Two-class paired:The loading file format is a tab-delimited file. Samples start from 0. Users define one pair in one line. Following is a sample file. The first sample and second sample are in one pair. The third sample and fourth sample are in one pair and so on.
0 1
2 3
4 5
6 7
The reader does distinguish between files saved with “one-class”, “multi-class” and “two-class unpaired”. Though compatible, the user will be notified that the saved file was not saved for the current method. For “one-class” compatibility, only samples with a key in the first class are added to the “included” checkbox list. All others are excluded. “Paired” and “Censored Survival” does not use this saving system.
Two-class paired:The loading file format is a tab-delimited file. Samples start from 0. Users define one pair in one line. Following is a sample file. The first sample and second sample are in one pair. The third sample and fourth sample are in one pair and so on.
0 1
2 3
4 5
6 7
Censored survival: The loading file format is a tab-delimited file. Users define one sample in one line. Following is a sample file. The first column is 1(selected) or 0(unselected). The second column is time and third column is 1(censored) or 0(dead).
1 0.0 0
1 0.0 1
1 0.0 1
1 0.0 1
Like BETR, TFA assignment files contain an additional column for keys belonging to the second factor. When loading other assignment files that do not contain 2 factors, only the first factor is assigned and the second remains unchanged.

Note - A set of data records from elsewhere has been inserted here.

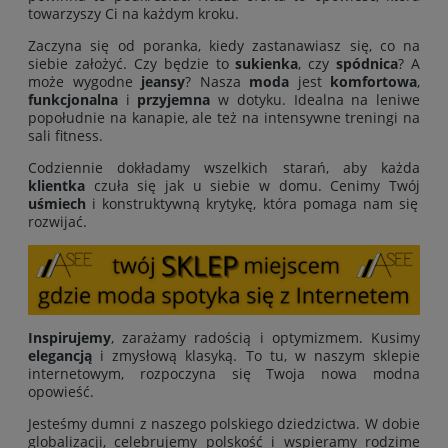
towarzyszy Ci na każdym kroku.
Zaczyna się od poranka, kiedy zastanawiasz się, co na
siebie założyć. Czy będzie to
sukienka
, czy
spódnica
? A
może wygodne
jeansy
? Nasza
moda
jest
komfortowa
,
funkcjonalna
i
przyjemna
w dotyku. Idealna na leniwe
popołudnie na kanapie, ale też na intensywne treningi na
sali fitness.
Codziennie dokładamy wszelkich starań, aby każda
klientka
czuła się jak u siebie w domu. Cenimy Twój
uśmiech
i konstruktywną krytykę, która pomaga nam się
rozwijać.
Inspirujemy
, zarażamy radością i optymizmem. Kusimy
elegancją
i zmysłową klasyką. To tu, w naszym sklepie
internetowym, rozpoczyna się Twoja nowa modna
opowieść.
Jesteśmy dumni z naszego polskiego dziedzictwa. W dobie
globalizacji, celebrujemy polskość i wspieramy rodzime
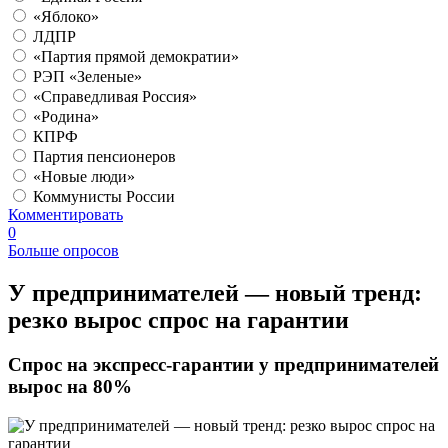
«Яблоко»
ЛДПР
«Партия прямой демократии»
РЭП «Зеленые»
«Справедливая Россия»
«Родина»
КПРФ
Партия пенсионеров
«Новые люди»
Коммунисты России
Комментировать
0
Больше опросов
​У предпринимателей — новый тренд:
резко вырос спрос на гарантии
Спрос на экспресс-гарантии у предпринимателей
вырос на 80%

In addition to loading group assignments, the saved group labels replace the currently loaded group labels. If the group label number does not match the current group label number, the loading process is stopped.
Like BETR and TFA, GSEA contains additional columns for additional factors. If the assignment file being loaded does not contain the additional columns needed to fill the additional factor assignments, GSEA will load only the first factor(s).

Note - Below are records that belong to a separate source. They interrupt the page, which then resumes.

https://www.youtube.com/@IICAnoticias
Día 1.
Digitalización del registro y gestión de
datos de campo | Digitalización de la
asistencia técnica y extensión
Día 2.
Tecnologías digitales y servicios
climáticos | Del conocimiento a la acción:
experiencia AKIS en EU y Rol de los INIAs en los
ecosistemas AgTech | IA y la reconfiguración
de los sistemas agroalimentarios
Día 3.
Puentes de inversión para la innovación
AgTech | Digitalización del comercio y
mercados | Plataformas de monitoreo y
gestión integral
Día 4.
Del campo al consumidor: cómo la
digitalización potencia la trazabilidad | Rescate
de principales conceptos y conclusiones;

A “load file” feature has been added to the dialog box and is accessible from the “File” drop-down menu. All “excluded” samples from outside saved files are added to the “Neutral” group.
If a file is loaded with a different number of groups, MeV is able (at the user’s request) to replace the group label names with the saved names and add or subtract groups to match the saved file’s information.